I’m evaluating TensorRT on a VGG like model and my input is nchw.
However, I noticed that TensorRT will transform my model to nhwc for faster inference.
Since my model is Tensorflow, can we directly use nhwc as input so that we don’t need an input reformatter in TensorRT?
Input reformatter is very slow when input is large:
conv1_1_input/Conv2D + (Unnamed Layer* 2) [Activation] input reformatter 0 0.55792
conv1_1_input/Conv2D + (Unnamed Layer* 2) [Activation] 0.98768
NHWC tensor is faster than NCHW tensor, to perform a 32x32x3x3 conv on a tensor of size 1,32,300,1680
NCHW + FP32: 3ms on 2070.
NHWC + FP32: 1.9ms on 2070.
Therefore, can we add NHWC support in TensorRT directly?
Maybe I miss something, but in that page I only see NHWC8. Also there’s NHWC for plugins but I didn’t see that we can directly pass in a NHWC tensor to a convolution layer.
Can we go back to the original question about NHWC format support for conv layer since it is faster on the latest GPUs?
In your blog post there’s nothing about NHWC format.
In the link you provide it set the input to NCHW as well. parser->registerInput(“Input_0”, DimsCHW(1, 28, 28), UffInputOrder::kNCHW);
When I look at tensorflow code
It transpose tensor from nhwc to nchw in order to use IConvLayer.
But I know that IConvLayer try to transpose it back in order to use TensorCore.

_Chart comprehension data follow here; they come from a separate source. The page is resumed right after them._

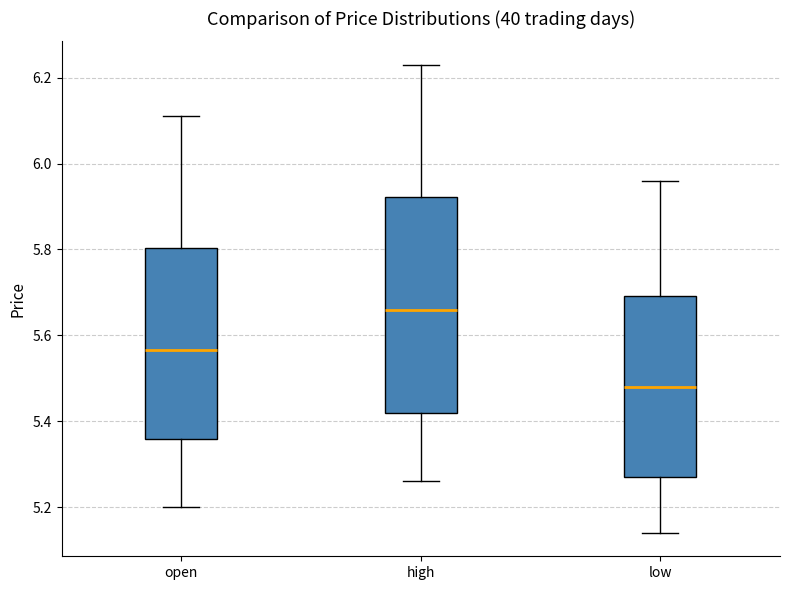

Which box is the tallest, from its lower edge to its upper edge?

high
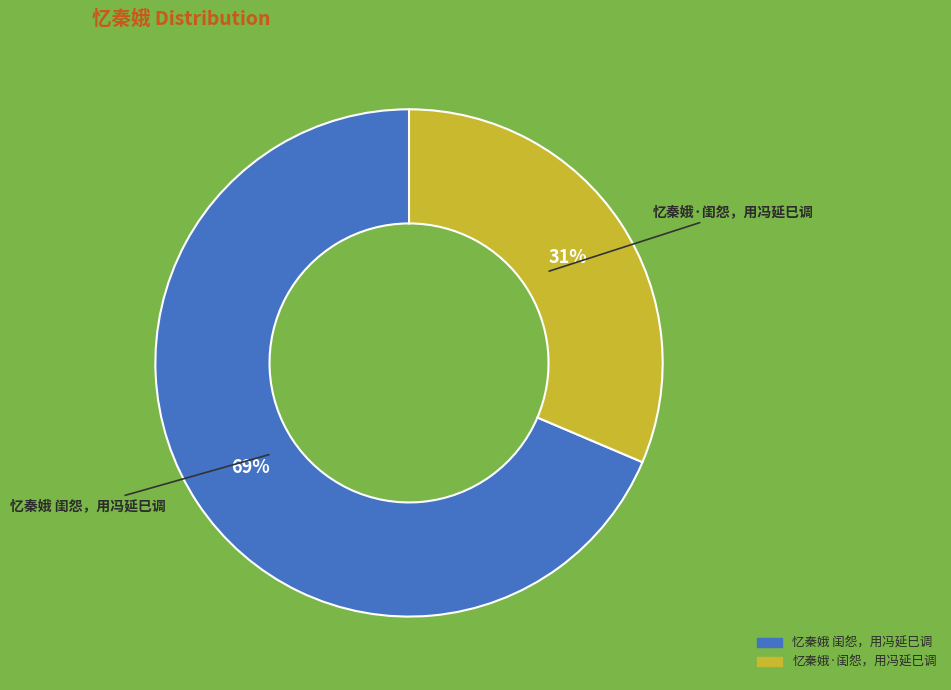

To the nearest percent, what is the average slice percentage?

50%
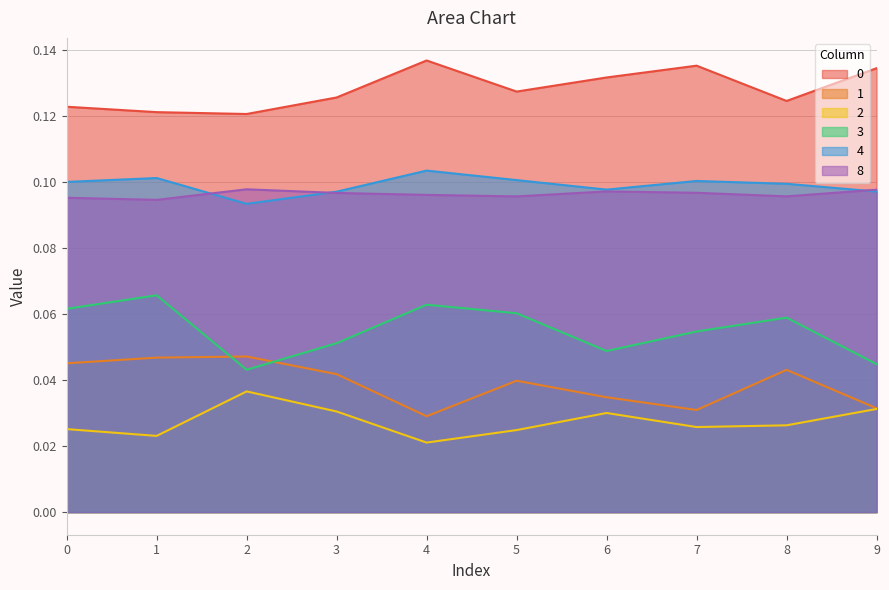

Is the value of 2 at 9 greater than the value of 0 at 1?

No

In this case, why not make TensorRT support nhwc for IConvLayer?
Please, I’m wondering if we can make IConvLayer support NHWC input instead of NCHW input so that we can avoid any shuffle or reformatter when doing the convolution compute?
In the blog post, the shape is [1, 224, 224, 3], but if you look at tf2onnx code it was referring to, it does the transpose when convert tf code to onnx code.
I know UFF parser support kNHWC, but it will transpose to NCHW when pass to IConvLayer and it is the additional latency that we want to avoid. Do you get what the problem is?
TensorRT uses NCHW uniformly when defining the semantics of operations. You can use the TensorFormat enum to gain access to TensorRT’s internal data layouts at network boundaries, which are optimized for TensorCore.